══ TEXTO EXTRAÍDO
Em uma conversa reveladora, Fernanda Dias compartilha as raízes profundas e as motivações por trás de “Meus Cabelos de Baobá”, um espetáculo teatral que emerge como um potente veículo de expressão da identidade negra feminina. Inspirada em suas experiências pessoais, bem como nas histórias de vida de mulheres negras ao seu redor, incluindo figuras familiares marcantes como sua mãe, irmã e avó paterna, Dias destaca a importância de trazer essas narrativas para o primeiro plano. A jornada criativa de Dias ganhou um ímpeto decisivo após sua estadia no Senegal em 2015, onde estudou na Ecole des Sables, fortalecendo ainda mais sua determinação em criar um espaço de representatividade e empoderamento através da arte.
Confrontando e superando desafios significativos no desenvolvimento da peça, especialmente em relação à criação de uma linguagem cênica distinta, Fernanda ressalta o papel crucial da colaboração e do apoio de colegas artistas e mentores. A direção de Vilma Melo, junto com a inspiração de figuras influentes como Barbara Santos e a rica herança das danças africanas, foram essenciais para moldar a estética e a mensagem do espetáculo. “Meus Cabelos de Baobá” não é apenas um espetáculo; é um manifesto artístico que desafia estereótipos, celebra a cultura africana e afro-brasileira, e promove um diálogo essencial sobre racismo, representatividade e empoderamento feminino.
Como surgiu a ideia e qual foi a inspiração inicial para o espetáculo “Meus Cabelos de Baobá”?
════
* **INSTRUÇÃO**
Por favor, informe quem dirigiu o espetáculo, segundo o texto sobre “Meus Cabelos de Baobá”. Os dados não têm nenhum papel nesta atividade.
══ DADOS FORNECIDOS
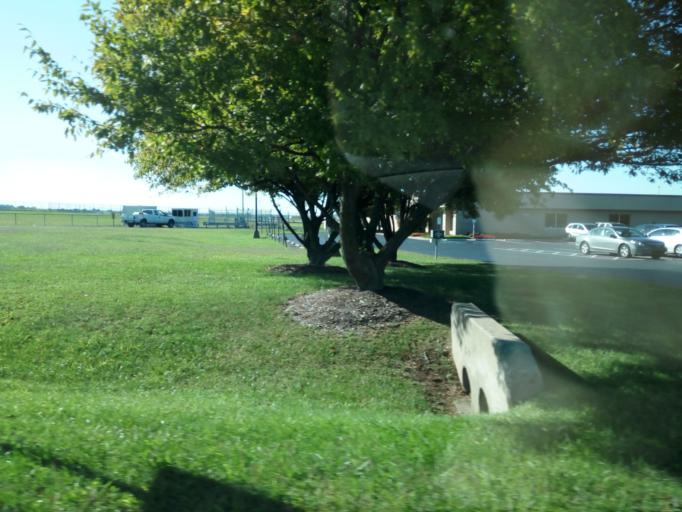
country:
════
* **RESPOSTA**
A direção é de Vilma Melo.